We're all just human and we're people too!
Tonight I had to attend the "SMILE" program, a requirement for all divorcing persons with minor children. Start Making It Liveable for Everyone. Instead of being helpful and informative it was a lesson in common sense. I am amazed that there are so many people with out simple common sense that the state has decided that it has to step in and make a mandatory lesson of it. Well, not mandatory really just strongly recommended and said that not attending can adversely affect your court case. The information was so general that I can't see how anyone in the room walked away without feeling as if they had just lost two hours of their time for no reason. The information was simple stuff like...don't use your kids against one another and don't fight in front of them, don't tell them more than they need to know, don't lie to them. I know there are divorcing couples out there that don't focus on making it easy for the kids but I honestly don't think that this program is going to have them walking out saying to themselves.."Goodness I have been going about it all wrong!!". It is more likely to have people walking out thinking oh that's not me! The presenters even said so over and over again, how none of this is probably happening to you but you just never know what the future will bring since "we're all human and we're all people too". Umm excuse me?

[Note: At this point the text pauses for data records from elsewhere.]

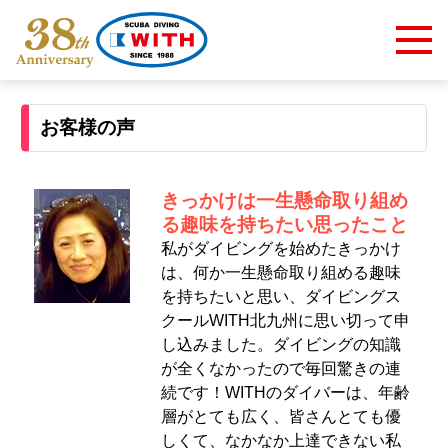
お客様の声
きっかけは一生懸命取り組め
る趣味を持ちたい思ったこと
私がダイビングを始めたきっかけ
は、何か一生懸命取り組める趣味
を持ちたいと思い、ダイビングス
クールWITH北九州に思い切って申
し込みました。ダイビングの知識
が全くなかったので毎回驚きの連
続です！WITHのダイバーは、年齢
層がとても広く、皆さんとても優
しくて、なかなか上達できない私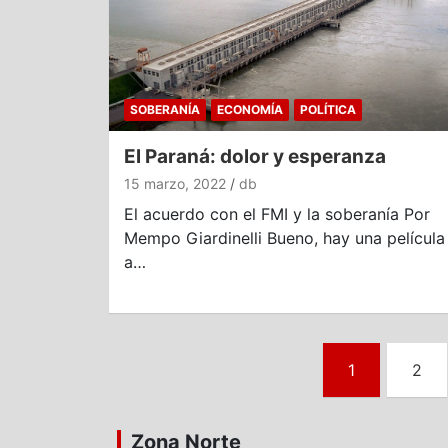
SOBERANÍA
ECONOMÍA
POLÍTICA
El Paraná: dolor y esperanza
15 marzo, 2022
db
El acuerdo con el FMI y la soberanía Por
Mempo Giardinelli Bueno, hay una película
a…
Paginación
1
2
de
entradas
Zona Norte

Then there was a video. All these poor kids telling how awful their parents were before, during and after the divorce. How they would hide in a closet or listen at the door. How they'd take little sister to her room so she wouldn't hear the fights. On and on about how terrible it was. It was a two hour long guilt trip. I am not perfect...I have fought in front of my kids. It's why I left. I didn't want them in that kind of household. He was mean, cruel and abusive. I guess perhaps someone did need to attend this little program. No, he didn't go. His reason? He was waiting on a phone call.(Note: he has a cell phone)
I am sure someone out there needed to hear what was said at this thing but it's just sad that there is a need for it at all. No matter what the situation is, no matter the reasons for divorce you have to make the kids the most important concern. Continuing to fight does no one any good. I left a man who abused me, cheated on me and lied to me. I have every right to hate his guts and every reason to fight with him. I could have taken everything from him in this divorce. I took nothing except custody of my child and even there he has open visitation. My son is far more important than any need I may have to continue hating his father. I wish the divorce wasn't necessary but it was. I have to make the best of a terrible thing.
I wish everyone could put the kids first. Settle everything nice and civil. I suppose as much of a waste of time that session was it may have benefited someone out there and shown them that they need to quit fighting the inevitable and just move forward.